* _Instructions for the task_
Reproduce the text of every record below word for word, leaving out the pictures.

* _Dataset entries_
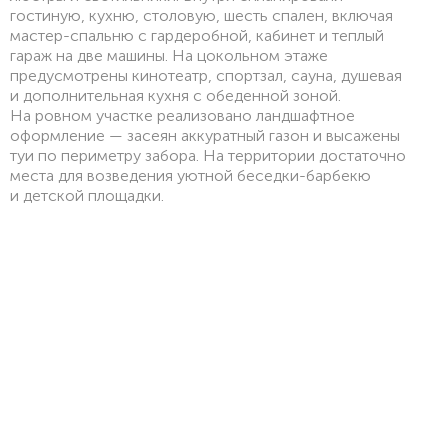
гостиную, кухню, столовую, шесть спален, включая
мастер-спальню с гардеробной, кабинет и теплый
гараж на две машины. На цокольном этаже
предусмотрены кинотеатр, спортзал, сауна, душевая
и дополнительная кухня с обеденной зоной.
На ровном участке реализовано ландшафтное
оформление — засеян аккуратный газон и высажены
туи по периметру забора. На территории достаточно
места для возведения уютной беседки-барбекю
и детской площадки.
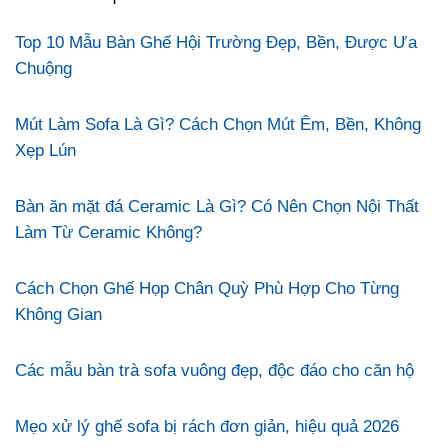
Top 10 Mẫu Bàn Ghế Hội Trường Đẹp, Bền, Được Ưa
Chuộng
Mút Làm Sofa Là Gì? Cách Chọn Mút Êm, Bền, Không
Xẹp Lún
Bàn ăn mặt đá Ceramic Là Gì? Có Nên Chọn Nội Thất
Làm Từ Ceramic Không?
Cách Chọn Ghế Họp Chân Quỳ Phù Hợp Cho Từng
Không Gian
Các mẫu bàn trà sofa vuông đẹp, độc đáo cho căn hộ
Mẹo xử lý ghế sofa bị rách đơn giản, hiệu quả 2026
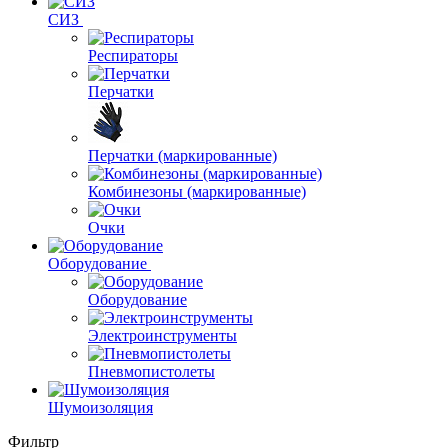
СИЗ
Респираторы
Перчатки
Перчатки (маркированные)
Комбинезоны (маркированные)
Очки
Оборудование
Оборудование
Электроинструменты
Пневмопистолеты
Шумоизоляция
Фильтр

* _Answer to the exercise_
гостиную, кухню, столовую, шесть спален, включая
мастер-спальню с гардеробной, кабинет и теплый
гараж на две машины. На цокольном этаже
предусмотрены кинотеатр, спортзал, сауна, душевая
и дополнительная кухня с обеденной зоной.
На ровном участке реализовано ландшафтное
оформление — засеян аккуратный газон и высажены
туи по периметру забора. На территории достаточно
места для возведения уютной беседки-барбекю
и детской площадки.
Top 10 Mẫu Bàn Ghế Hội Trường Đẹp, Bền, Được Ưa
Chuộng
Mút Làm Sofa Là Gì? Cách Chọn Mút Êm, Bền, Không
Xẹp Lún
Bàn ăn mặt đá Ceramic Là Gì? Có Nên Chọn Nội Thất
Làm Từ Ceramic Không?
Cách Chọn Ghế Họp Chân Quỳ Phù Hợp Cho Từng
Không Gian
Các mẫu bàn trà sofa vuông đẹp, độc đáo cho căn hộ
Mẹo xử lý ghế sofa bị rách đơn giản, hiệu quả 2026
СИЗ
Респираторы
Перчатки
Перчатки (маркированные)
Комбинезоны (маркированные)
Очки
Оборудование
Оборудование
Электроинструменты
Пневмопистолеты
Шумоизоляция
Фильтр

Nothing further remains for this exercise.